The push to cloud migration is only expanding, and for many organizations the initial motivation of reduced costs or a better customer experience is making way for strategies focused on innovation. The fast pace of change will continue, but enterprises who value agility in pursuit of innovation will be looking for a strategy to adopt a multi-cloud environment.
In many cases, this journey to multi-cloud begins with enterprises coming to the realization that it’s impossible to succeed without dedicating more of their time, effort and budget to innovation. This is generally approached with a combination of strategies to cut costs and an effort to migrate more workloads to the cloud, with multi-cloud increasingly a common solution.
This focus on innovation is often a later priority as enterprises embrace multi-cloud solutions. What begins as a pursuit of redundancy for security purposes or the avoidance of provider lock-in eventually emerges as an innovation strategy and it becomes a key benefit of a multi-cloud environment.

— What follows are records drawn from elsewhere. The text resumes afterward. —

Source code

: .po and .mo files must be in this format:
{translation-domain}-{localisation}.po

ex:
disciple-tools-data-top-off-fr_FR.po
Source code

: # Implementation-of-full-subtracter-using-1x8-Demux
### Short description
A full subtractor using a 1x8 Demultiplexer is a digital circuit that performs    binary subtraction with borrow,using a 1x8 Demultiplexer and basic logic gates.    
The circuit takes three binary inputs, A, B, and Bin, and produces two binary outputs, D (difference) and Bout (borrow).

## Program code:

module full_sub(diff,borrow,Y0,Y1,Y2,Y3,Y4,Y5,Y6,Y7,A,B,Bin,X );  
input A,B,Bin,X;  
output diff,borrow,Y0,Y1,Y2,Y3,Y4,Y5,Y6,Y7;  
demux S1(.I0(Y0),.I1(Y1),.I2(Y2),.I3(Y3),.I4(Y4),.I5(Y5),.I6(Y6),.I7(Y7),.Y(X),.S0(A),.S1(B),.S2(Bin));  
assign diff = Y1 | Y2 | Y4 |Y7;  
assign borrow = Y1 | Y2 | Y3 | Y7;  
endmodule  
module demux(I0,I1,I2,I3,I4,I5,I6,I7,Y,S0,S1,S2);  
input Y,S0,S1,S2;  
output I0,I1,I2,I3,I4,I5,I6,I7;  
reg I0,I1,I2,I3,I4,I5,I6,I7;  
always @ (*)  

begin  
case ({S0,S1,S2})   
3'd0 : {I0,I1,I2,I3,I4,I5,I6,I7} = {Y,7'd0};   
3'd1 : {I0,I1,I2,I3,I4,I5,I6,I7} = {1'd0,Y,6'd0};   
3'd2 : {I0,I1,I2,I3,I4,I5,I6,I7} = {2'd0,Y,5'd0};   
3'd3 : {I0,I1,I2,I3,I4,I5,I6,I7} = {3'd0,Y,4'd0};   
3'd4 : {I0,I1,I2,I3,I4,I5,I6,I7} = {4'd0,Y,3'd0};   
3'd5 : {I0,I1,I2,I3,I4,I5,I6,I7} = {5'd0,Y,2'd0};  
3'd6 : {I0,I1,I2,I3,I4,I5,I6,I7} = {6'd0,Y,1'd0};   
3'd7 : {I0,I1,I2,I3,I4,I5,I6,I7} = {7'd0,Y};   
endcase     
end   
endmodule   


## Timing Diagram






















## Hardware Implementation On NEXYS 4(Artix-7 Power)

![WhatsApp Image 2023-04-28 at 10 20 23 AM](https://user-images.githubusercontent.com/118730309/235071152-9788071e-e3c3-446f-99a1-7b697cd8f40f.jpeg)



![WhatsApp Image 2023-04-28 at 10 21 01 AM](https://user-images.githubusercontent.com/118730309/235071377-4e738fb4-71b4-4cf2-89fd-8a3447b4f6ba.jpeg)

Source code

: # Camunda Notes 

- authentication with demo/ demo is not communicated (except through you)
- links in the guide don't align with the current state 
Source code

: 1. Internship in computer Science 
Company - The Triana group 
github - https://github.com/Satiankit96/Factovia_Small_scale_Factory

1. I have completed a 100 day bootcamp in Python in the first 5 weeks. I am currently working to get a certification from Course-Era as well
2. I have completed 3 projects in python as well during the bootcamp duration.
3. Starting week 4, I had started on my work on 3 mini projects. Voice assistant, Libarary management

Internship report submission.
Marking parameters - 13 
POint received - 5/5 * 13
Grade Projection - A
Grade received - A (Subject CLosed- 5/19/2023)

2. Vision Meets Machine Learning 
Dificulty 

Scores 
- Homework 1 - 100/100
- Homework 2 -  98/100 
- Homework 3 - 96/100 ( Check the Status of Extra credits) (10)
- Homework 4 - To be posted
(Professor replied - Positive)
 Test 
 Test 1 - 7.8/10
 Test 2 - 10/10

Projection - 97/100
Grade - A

From infrastructure to innovation: In the early days of cloud computing, the focus was infrastructure, with providers keeping pace with one another in terms of network connections, solutions for storage and instance types. Platform-level services gave enterprises the ability to add database instances and other applications.
As the cloud market is maturing, innovation is shifting to more complex innovation, from big data to the Internet of Things (IoT) and artificial intelligence. This new level of innovation is causing enterprises to look at multi-cloud a bit differently. They realize that the rapid pace of technology innovation requires them to access more than one cloud solution to keep pace with their competitors.
How enterprises can plan for a multi-cloud environment:
Create a data management plan: Data management remains one of the biggest challenges for IT. From collecting and securely storing it, to processing it for useful application and then eventually retiring it, the complexity can be a lot to manage. Enterprises need a comprehensive approach to data, with location, accessibility, security, privacy and durability all requiring attention.
Your strategy should be ready for multi-cloud. If you’re pursuing cloud migration, you should assume that one cloud will not be enough. The pace of innovation requires you to incorporate more than one cloud into your strategy.
Look at applications holistically: Your application is complex and requires a variety of support structures for successful hosting in the cloud or across multiple clouds. Whether it’s run in your data center or at the edge, think more broadly about what you need to support a flexible application in the cloud.
Don’t let multi-cloud “happen” without a strategy: If you don’t work on a strategy for multi-cloud, shadow IT will gradually make it your reality without your input. Don’t force your enterprise into a do-it-yourself setting, where developers create fragmented solutions to cover what your enterprise needs.